19ème long-métrage de Merzak Allouache, présenté aux Journées cinématographiques de Carthage 2024 où le réalisateur a donné une masterclass (à lire ici), Première ligne se révèle, au-delà d’être une comédie de mœurs, une observation satirique de l’évolution de la société algérienne.
La première ligne, c’est la meilleure place à la plage face à la mer : il faut se dépêcher pour pouvoir l’occuper. C’est ce que fait la famille Bouderbala de bon matin, mais les préparatifs prennent du temps et la plage est déjà bondée. Qu’à cela ne tienne, elle installe sa tente devant les autres. Mais voilà qu’arrive la famille Kadouni qui soudoie Hakim qui gère la plage pour s’installer juste devant les Bouderbala, lesquels, bien sûr, ne tardent pas à réagir. Un compromis est finalement trouvé et le film continue à dérouler un regard amusé sur les travers de chacune et chacun, tableau des contradictions entre générations et révélation des relations amoureuses, jusqu’à ce que la situation s’embrase et que tout le monde se retrouve au poste !

Ainsi décrit, Première ligne est une bouffonnante farce en scope, que la musique enjouée et les couleurs vives des parasols situent dans la légèreté estivale. On en sourit sans pour autant s’esclaffer. Derrière le plaisant amusement se profile une satire. Cette plage, on y fait la cuisine comme chez soi, chacun se l’approprie autant que faire se peut. Ce n’est cependant pas à ce niveau que la satire agit : elle n’est pas moquerie. Allouache est bienveillant, il respecte ses sujets. Il apprécie clairement le parler populaire et son humour, une dérision-miroir où chacun se retrouve même dans ce cadre purement fictionnel. Et il met volontiers l’accent sur les aspirations tant sociales qu’amoureuses d’une jeunesse qui étouffe, voudrait dépasser les injonctions parentales et songe à partir.

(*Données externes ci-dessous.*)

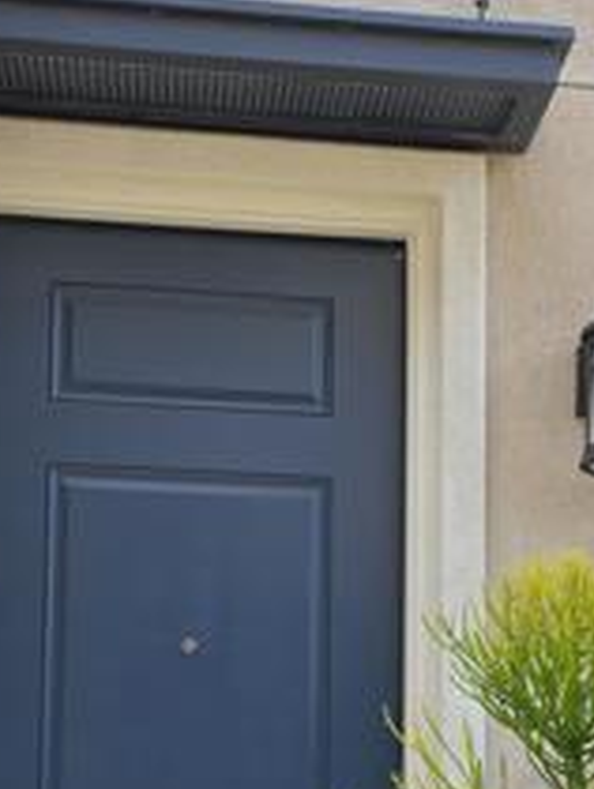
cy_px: 778
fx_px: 1598
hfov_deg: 20.9
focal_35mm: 70
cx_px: 421
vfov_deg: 26.4
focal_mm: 6.5
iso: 20
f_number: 1.4
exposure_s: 1/359
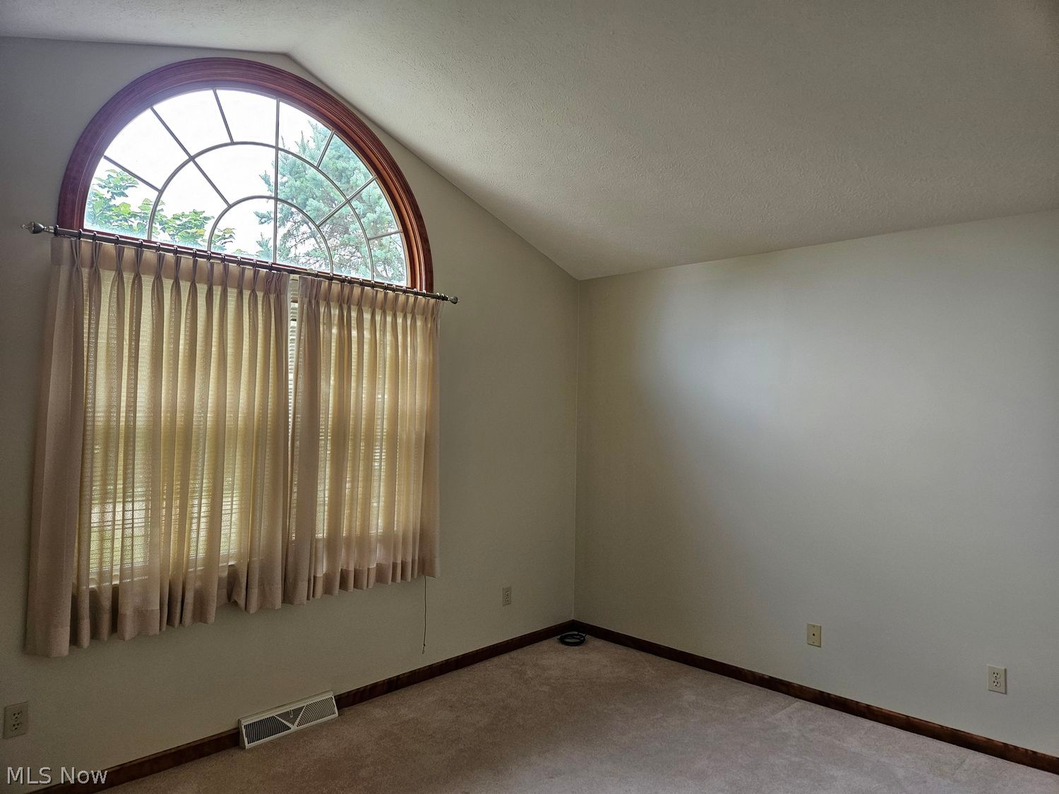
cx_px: 530
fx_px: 704
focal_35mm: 23
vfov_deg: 58.9
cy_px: 397
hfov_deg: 73.9
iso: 125
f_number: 1.8
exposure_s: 1/180
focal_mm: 5.4
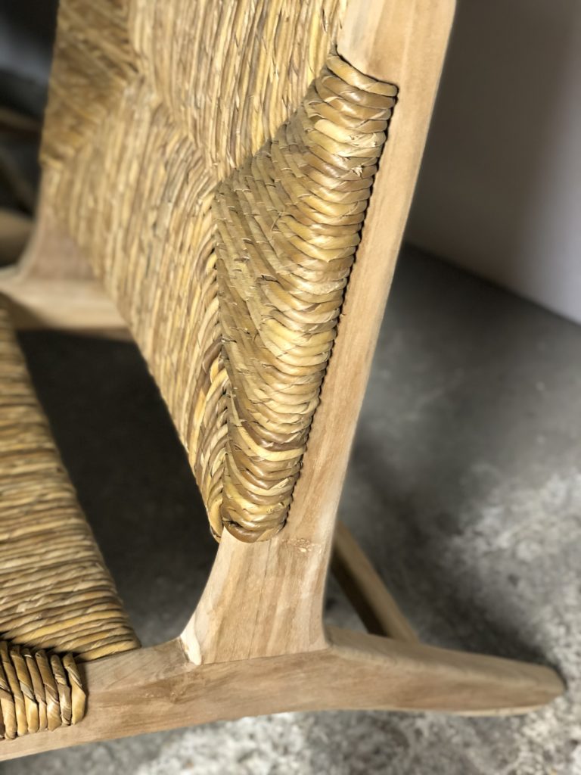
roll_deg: +12.9
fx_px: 1164
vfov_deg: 36.8
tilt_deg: -39.6
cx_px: 290
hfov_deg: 28.0
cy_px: 388
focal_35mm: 52
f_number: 2.4
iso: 160
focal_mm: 6
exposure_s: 1/20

Ce faisant, ce qui l’intéresse est ce qui fondamentalement a changé : l’appropriation par les hommes de l’espace public pour s’enrichir. Il en dresse le cadre. Que les matriarches se chamaillent est dans le scénario, mais ce sont les hommes qui plantent le décor. La comédie laisse dès lors la place à des antagonismes latents qui tournent mal, une violence larvée qui pourrait vite dépasser une rixe sur une plage. La comédie n’est pas un genre réaliste mais le fond est là, et ce mélange d’humour et de gravité fait résonner le film comme un avertissement.